** WRITTEN PROBLEM **
Copy out the lines below, replacing each "part" with "component" and changing nothing else.

====

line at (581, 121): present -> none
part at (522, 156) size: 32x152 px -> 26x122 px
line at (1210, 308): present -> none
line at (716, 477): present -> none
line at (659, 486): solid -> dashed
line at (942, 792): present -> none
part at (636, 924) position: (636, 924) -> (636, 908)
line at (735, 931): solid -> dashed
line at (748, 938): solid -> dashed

====

** TASK RESULT **
line at (581, 121): present -> none
component at (522, 156) size: 32x152 px -> 26x122 px
line at (1210, 308): present -> none
line at (716, 477): present -> none
line at (659, 486): solid -> dashed
line at (942, 792): present -> none
component at (636, 924) position: (636, 924) -> (636, 908)
line at (735, 931): solid -> dashed
line at (748, 938): solid -> dashed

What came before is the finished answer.